The results are cause for high concern, documenting resistance to antibiotics, especially "last resort" antibiotics, in all regions of the world. 

One of the key findings of the report cite that resistance to the treatment of life-threatening infections caused by a common intestinal bacteria, Klebsiella pneumonia – carbapenem antibiotics – has spread to all regions of the world.

K pneumoniae is a major cause of hospital-acquired infections such as pneumonia, bloodstream infections, infections in newborns and intensive-care unit patients.

Also resistance to one of the most widely used antibiotics for the treatment of urinary tract infections caused by E coli --fluoroquinolones--is very widespread.

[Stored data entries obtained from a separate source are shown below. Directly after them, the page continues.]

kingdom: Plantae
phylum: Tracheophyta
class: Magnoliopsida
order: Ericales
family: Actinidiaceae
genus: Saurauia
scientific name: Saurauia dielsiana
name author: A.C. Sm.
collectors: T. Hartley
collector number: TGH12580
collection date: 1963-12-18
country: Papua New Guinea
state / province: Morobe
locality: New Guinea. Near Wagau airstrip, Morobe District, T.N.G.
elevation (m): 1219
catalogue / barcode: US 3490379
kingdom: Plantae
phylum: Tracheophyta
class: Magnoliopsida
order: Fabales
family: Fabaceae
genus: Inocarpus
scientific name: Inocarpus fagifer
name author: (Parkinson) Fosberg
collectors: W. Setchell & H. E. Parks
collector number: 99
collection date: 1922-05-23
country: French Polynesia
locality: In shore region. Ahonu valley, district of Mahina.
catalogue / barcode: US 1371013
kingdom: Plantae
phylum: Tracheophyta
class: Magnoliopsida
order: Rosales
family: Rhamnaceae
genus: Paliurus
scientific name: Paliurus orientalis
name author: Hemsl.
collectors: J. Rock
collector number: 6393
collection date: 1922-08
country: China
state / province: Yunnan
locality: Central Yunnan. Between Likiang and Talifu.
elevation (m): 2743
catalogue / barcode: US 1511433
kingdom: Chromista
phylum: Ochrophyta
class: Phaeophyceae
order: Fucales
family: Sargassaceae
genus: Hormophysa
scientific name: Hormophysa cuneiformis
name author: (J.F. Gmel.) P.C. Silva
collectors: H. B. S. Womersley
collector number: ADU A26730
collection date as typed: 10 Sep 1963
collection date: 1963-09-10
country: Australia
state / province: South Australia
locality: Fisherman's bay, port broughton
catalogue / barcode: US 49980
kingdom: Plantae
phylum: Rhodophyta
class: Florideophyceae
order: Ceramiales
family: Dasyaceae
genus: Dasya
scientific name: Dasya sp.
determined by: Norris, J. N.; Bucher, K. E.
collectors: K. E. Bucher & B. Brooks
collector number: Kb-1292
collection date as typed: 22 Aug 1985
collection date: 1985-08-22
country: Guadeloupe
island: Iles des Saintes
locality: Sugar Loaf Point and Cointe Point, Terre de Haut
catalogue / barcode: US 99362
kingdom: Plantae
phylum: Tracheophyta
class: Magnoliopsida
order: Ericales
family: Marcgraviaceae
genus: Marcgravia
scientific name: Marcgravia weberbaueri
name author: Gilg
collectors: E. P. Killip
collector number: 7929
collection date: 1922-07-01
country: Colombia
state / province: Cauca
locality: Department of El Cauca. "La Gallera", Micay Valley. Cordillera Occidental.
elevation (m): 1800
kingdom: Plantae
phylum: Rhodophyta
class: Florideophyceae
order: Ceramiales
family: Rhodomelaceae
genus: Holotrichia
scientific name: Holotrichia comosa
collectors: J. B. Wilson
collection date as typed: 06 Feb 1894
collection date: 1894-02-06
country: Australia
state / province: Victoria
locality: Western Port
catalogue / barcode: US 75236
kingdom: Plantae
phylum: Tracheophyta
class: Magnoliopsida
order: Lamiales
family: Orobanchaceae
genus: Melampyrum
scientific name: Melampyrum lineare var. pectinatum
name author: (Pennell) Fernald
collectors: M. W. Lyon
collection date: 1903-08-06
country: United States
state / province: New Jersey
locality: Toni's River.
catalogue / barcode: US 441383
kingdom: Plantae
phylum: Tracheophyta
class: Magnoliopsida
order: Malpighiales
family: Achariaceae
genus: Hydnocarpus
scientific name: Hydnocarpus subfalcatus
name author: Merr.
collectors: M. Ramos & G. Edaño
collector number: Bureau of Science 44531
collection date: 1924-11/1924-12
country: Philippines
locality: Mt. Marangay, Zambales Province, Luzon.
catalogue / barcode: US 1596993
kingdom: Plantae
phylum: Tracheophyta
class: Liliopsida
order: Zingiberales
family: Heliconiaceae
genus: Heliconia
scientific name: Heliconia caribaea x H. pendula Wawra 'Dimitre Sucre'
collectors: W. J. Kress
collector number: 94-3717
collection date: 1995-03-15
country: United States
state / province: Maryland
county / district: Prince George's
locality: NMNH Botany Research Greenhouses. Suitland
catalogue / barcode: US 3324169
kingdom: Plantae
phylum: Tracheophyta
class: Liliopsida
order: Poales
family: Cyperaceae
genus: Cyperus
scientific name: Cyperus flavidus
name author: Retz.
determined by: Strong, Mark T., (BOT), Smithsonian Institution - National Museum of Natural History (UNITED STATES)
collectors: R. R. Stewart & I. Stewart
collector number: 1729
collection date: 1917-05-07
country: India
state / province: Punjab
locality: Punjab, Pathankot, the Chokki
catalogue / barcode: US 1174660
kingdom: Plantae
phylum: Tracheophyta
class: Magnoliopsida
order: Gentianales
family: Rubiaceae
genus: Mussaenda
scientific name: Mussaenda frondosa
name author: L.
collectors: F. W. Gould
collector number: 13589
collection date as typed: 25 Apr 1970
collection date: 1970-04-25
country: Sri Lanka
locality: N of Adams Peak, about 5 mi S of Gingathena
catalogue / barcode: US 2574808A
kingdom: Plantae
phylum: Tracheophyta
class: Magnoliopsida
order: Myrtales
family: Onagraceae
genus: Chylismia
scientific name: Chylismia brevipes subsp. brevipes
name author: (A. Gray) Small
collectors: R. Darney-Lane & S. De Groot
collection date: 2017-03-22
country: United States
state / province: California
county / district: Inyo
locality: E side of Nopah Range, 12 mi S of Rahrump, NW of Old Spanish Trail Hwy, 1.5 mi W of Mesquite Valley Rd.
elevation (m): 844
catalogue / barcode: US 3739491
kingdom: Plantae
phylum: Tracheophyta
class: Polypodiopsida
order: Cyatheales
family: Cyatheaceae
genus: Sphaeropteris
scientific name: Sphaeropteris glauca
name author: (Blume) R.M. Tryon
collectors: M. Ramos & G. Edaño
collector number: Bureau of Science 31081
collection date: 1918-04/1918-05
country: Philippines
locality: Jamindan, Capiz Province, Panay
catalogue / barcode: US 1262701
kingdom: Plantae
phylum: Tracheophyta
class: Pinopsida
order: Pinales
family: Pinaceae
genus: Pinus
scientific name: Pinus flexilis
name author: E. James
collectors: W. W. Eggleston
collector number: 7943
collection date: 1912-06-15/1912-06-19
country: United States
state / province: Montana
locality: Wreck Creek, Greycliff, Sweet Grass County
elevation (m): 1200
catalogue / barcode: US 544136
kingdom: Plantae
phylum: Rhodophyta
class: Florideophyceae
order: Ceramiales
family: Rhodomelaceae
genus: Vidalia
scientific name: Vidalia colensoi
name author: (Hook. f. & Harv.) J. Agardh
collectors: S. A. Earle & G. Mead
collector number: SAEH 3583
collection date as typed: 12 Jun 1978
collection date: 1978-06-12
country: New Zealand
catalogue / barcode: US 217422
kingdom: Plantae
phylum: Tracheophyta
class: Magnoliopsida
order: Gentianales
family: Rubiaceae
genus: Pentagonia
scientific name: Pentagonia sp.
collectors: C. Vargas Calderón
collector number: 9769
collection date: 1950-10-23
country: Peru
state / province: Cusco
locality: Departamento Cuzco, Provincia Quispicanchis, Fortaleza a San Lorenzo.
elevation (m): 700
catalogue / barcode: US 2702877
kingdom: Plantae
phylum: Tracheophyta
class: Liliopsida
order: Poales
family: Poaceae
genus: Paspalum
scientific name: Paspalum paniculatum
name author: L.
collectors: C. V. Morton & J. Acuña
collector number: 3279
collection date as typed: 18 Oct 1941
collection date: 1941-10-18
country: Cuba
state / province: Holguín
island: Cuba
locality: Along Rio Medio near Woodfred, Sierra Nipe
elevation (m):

Treatment failure to the last resort of treatment for gonorrhea – third generation cephalosporins – has been confirmed in Austria, Australia, Canada, France, Japan, Norway, South Africa, Slovenia, Sweden and the United Kingdom.

More than 1 million people are infected with gonorrhoea around the world every day.

"Combatting drug resistance is a priority area of work for WHO in the Region. We need to act now to use antibiotics rationally, ensuring their availability for future generations," said Dr Poonam Khetrapal Singh, WHO Regional Director for South-East Asia.